Ich beehre mich, Ihnen als Antwort mitzuteilen, dass die Schweiz dem Vorhergehenden zustimmt, und zu bestätigen, dass Ihr Brief vom 5. Dezember 1988 und die vorliegende Antwort ein Abkommen zwischen unseren beiden Regierungen über die Rückkehr des Plutoniums darstellen, das mit dem Datum dieser Antwort in Kraft tritt.
Ich benutze auch diesen Anlass, um Sie, Herr Generalsekretär, meiner ausgezeichneten Hochachtung zu versichern.

= Aufgelistete Zeilen =
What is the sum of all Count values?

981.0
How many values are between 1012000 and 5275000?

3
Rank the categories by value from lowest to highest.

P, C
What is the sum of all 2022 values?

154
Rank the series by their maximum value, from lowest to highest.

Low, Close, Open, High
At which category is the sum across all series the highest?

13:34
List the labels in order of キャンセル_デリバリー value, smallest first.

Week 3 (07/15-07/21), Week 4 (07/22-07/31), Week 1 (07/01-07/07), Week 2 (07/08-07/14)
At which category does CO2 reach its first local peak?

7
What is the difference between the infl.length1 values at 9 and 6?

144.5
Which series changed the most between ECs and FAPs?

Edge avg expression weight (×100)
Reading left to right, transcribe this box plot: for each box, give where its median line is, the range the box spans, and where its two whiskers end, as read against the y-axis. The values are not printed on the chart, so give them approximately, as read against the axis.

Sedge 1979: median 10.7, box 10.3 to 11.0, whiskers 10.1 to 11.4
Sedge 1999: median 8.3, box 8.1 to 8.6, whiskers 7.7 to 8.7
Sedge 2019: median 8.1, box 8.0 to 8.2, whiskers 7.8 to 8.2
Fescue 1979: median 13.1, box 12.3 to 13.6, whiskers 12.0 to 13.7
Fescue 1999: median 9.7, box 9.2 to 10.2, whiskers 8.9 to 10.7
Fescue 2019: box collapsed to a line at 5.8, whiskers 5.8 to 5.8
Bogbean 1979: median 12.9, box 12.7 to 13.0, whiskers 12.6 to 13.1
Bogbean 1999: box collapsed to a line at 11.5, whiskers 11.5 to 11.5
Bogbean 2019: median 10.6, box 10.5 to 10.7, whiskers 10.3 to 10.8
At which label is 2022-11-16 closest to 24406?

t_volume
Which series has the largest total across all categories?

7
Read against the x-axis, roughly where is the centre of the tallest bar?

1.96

= Aufgabe =
Gib den Lesetext vollständig und wortgetreu wieder. Die Zeilen stammen aus einer anderen Quelle.

= Lösung =
Ich beehre mich, Ihnen als Antwort mitzuteilen, dass die Schweiz dem Vorhergehenden zustimmt, und zu bestätigen, dass Ihr Brief vom 5. Dezember 1988 und die vorliegende Antwort ein Abkommen zwischen unseren beiden Regierungen über die Rückkehr des Plutoniums darstellen, das mit dem Datum dieser Antwort in Kraft tritt.
Ich benutze auch diesen Anlass, um Sie, Herr Generalsekretär, meiner ausgezeichneten Hochachtung zu versichern.